The collective rejoice over the closing of the Guantanamo Bay detention facility was supposed to last a few months; the current political climate isn’t prone to optimism, and every ray of light is welcome and worshipped. There was so much to say about Barack Obama’s commitment to human rights and international law; however, the struggle to wipe the Bush slate clean is a long journey into light, one light at the end of a very long tortuous and pitch black tunnel. After the controversy provoked by a more than vague position on rendition, the new thorn in Obama’s side has a name: Bagram. This US-air base in Afghanistan is currently holding 600 detainees (over twice more than Gitmo, which inmates count is at 245) in a $60 million prison complex also defying the laws of international decency.

Bagram Airbase, Afghanistan. Abandon all constitutional rights, ye who enter here.

Bagram Airbase, Afghanistan. Abandon all constitutional rights, ye who enter here.

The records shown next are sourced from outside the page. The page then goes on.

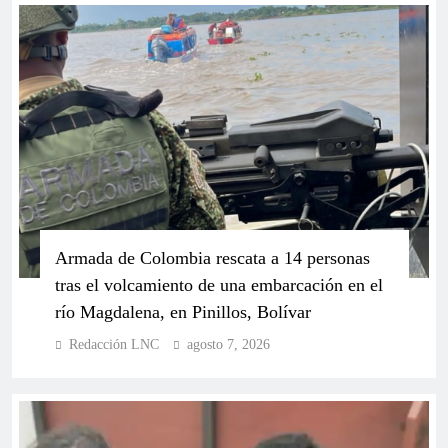
Partido de La U reafirma respaldo a Paloma
Valencia y Juan Daniel Oviedo para las
presidenciales de 2026
Armada de Colombia rescata a 14 personas
tras el volcamiento de una embarcación en el
río Magdalena, en Pinillos, Bolívar
Redacción LNC
agosto 7, 2026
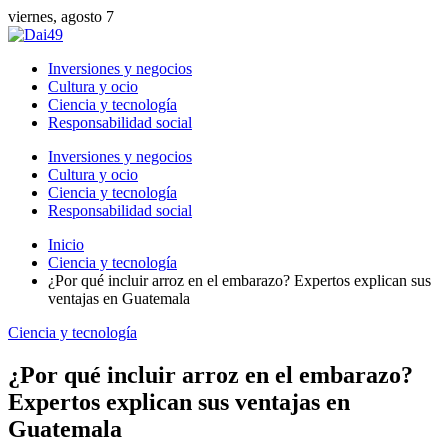
viernes, agosto 7
Inversiones y negocios
Cultura y ocio
Ciencia y tecnología
Responsabilidad social
Inversiones y negocios
Cultura y ocio
Ciencia y tecnología
Responsabilidad social
Inicio
Ciencia y tecnología
¿Por qué incluir arroz en el embarazo? Expertos explican sus
ventajas en Guatemala
Ciencia y tecnología
¿Por qué incluir arroz en el embarazo?
Expertos explican sus ventajas en
Guatemala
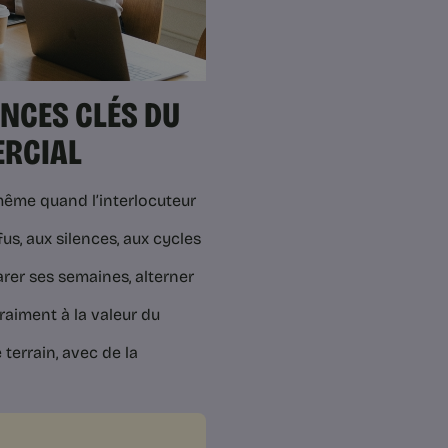
ENCES CLÉS DU
RCIAL
même quand l’interlocuteur
us, aux silences, aux cycles
rer ses semaines, alterner
raiment à la valeur du
 terrain, avec de la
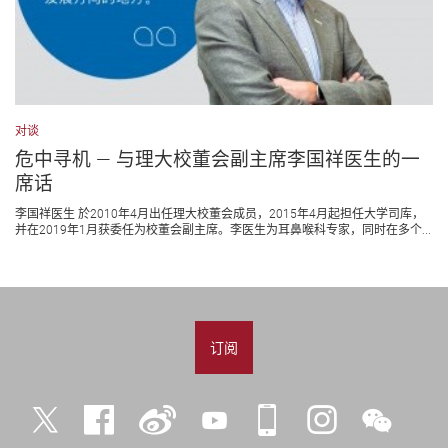
对谈
危中寻机 ― 与理大校董会副主席李国祥医生的一
席话
李国祥医生 於2010年4月出任理大校董会成员，2015年4月起担任大学司库，
并在2019年1月获委任为校董会副主席。李医生为耳鼻喉科专家，同时在多个...
订阅
Twitter
Facebook
微
YouTube
iPolyU
Instagram
微
博
信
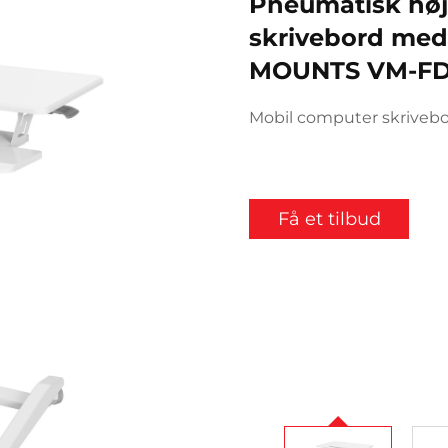
Pneumatisk høj
skrivebord med 
MOUNTS VM-FD
Mobil computer skrivebo
Få et tilbud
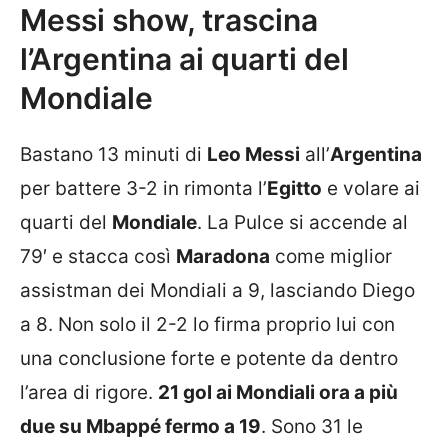
Messi show, trascina
l’Argentina ai quarti del
Mondiale
Bastano 13 minuti di
Leo Messi
all’
Argentina
per battere 3-2 in rimonta l’
Egitto
e volare ai
quarti del
Mondiale
. La Pulce si accende al
79′ e stacca così
Maradona
come miglior
assistman dei Mondiali a 9, lasciando Diego
a 8. Non solo il 2-2 lo firma proprio lui con
una conclusione forte e potente da dentro
l’area di rigore.
21 gol ai Mondiali ora a più
due su Mbappé fermo a 19
. Sono 31 le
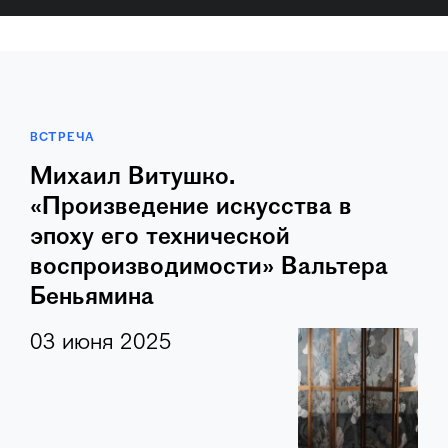
ВСТРЕЧА
Михаил Витушко.
«Произведение искусства в
эпоху его технической
воспроизводимости» Вальтера
Беньямина
03 июня 2025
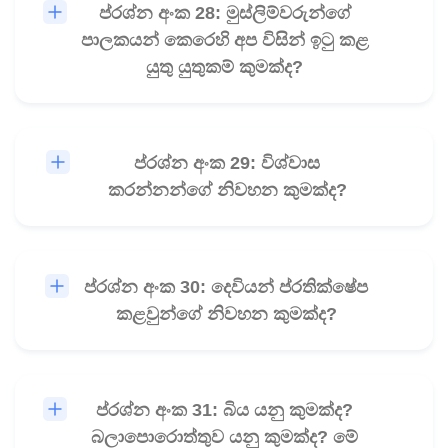
ප්රශ්න අංක 28: මුස්ලිම්වරුන්ගේ
🎧
පාලකයන් කෙරෙහි අප විසින් ඉටු කළ
යුතු යුතුකම් කුමක්ද?
ප්රශ්න අංක 29: විශ්වාස
🎧
කරන්නන්ගේ නිවහන කුමක්ද?
ප්රශ්න අංක 30: දෙවියන් ප්රතික්ෂේප
🎧
කළවුන්ගේ නිවහන කුමක්ද?
ප්රශ්න අංක 31: බිය යනු කුමක්ද?
🎧
බලාපොරොත්තුව යනු කුමක්ද? මේ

Following the decision on Guantanamo, President Obama ordered a report on the Bagram prison with a June deadline; yet, four Bagram inmates filed a suit against the United States government for unlawful emprisonment, and US District Court Judge John Bates has demanded of Obama a clear-cut and quick decision on the status of the detention facility. Everyone expected a swift answer following into Guantanamo Bay’s footsteps, but it has yet to happen. Truth is, Obama is dragging his feet. The Justice Department responded briefly this friday (February 21) by claiming the detainees could not question their detention in a US court. In short, those inmates have no constitutional rights. This shocking decision is being interpreted as a support to Bush’s human rights violations in Afghanistan, and challenged by human rights attorneys counselling the four plaintiffs.

In a remarkable show of self-containment, Tina Monshipour Foster, a human rights attorney representing one of the detainees, told the Associated Press: “The hope we all had in President Obama to lead us on a different path has not turned out as we’d hoped. We all expected better.” The irony lies in that the Supreme Court granted Guantanamo Bay detainees the right to sue for their release; with over 600 inmates, Bagram Airfield Base prison could be causing a serious legal traffic in US courts should they be allowed the same status as Gitmo prisoners.  The four Bagram detainees filed for internment (imprisonment without charges) and unlawful interrogations (interrogations conducted without the presence of an attorney). According to the Justice Department, those claims are not valid since they are not protected by the Constitution. All detainees – Afghan citizens – relied on their relatives to make the claim as none of them have access to any legal help from the prison.

Human rights groups are criticizing the Obama Administration for continuing the controversial Bush policies of considering himself beyond the law when it came to the “war on terror”. John Hafetz, an attorney working for the ACLU and representing several detainees, explained that “They’ve now embraced the Bush policy that you can create prisons outside the law”. In a response to this accusation, the Justice Department attempted to prove the difference between Guantanamo and Bagram, arguing the latter “is in an overseas war zone and the prisoners there are being held as part of a military action”, adding that “releasing enemy combatants into the Afghan war zone, or even diverting U.S. personnel there to consider their legal cases, could threaten security.” This rethoric being dangerously close to the one used with Guantanamo, those claims hardly had any effect on the plaintiffs and their representatives. Barbara Olhansky, lead counsel for three of the four detainees and visiting professor at Stanford Law School, declared that the Obama Administration had just made clear it wanted to “adhere to a position that has contributed to making our country a pariah around the world for its flagrant disregard of people’s human rights.”

Indeed, several decisions issued by US courts lately have confirmed that the Administration’s support to human rights law worldwide had its limits. Continuing on the Bagram case, the Justice Department ended up confessing that allowing those four detainees to challenge their detention would become contagious among all the “enemy combatant” detainees worldwide, an afflux of suits that the US courts could probably not afford. Judge Bates is now expected to rule on whether those courts have effective jurisdiction in the matter. Concerning the CIA’s “ghost planes”, a case in which a Boeing Co. subsidiary was accused of illegally transporting prisoners (actually abducted and tortured outside of US airspace) the infamous Bush argument of “state secrets privilege”, supposed to help state officials escape any conviction of human rights violations in the name of national defense, has been invoked.

Justice Department attorney Douglas Letter approved of this argument.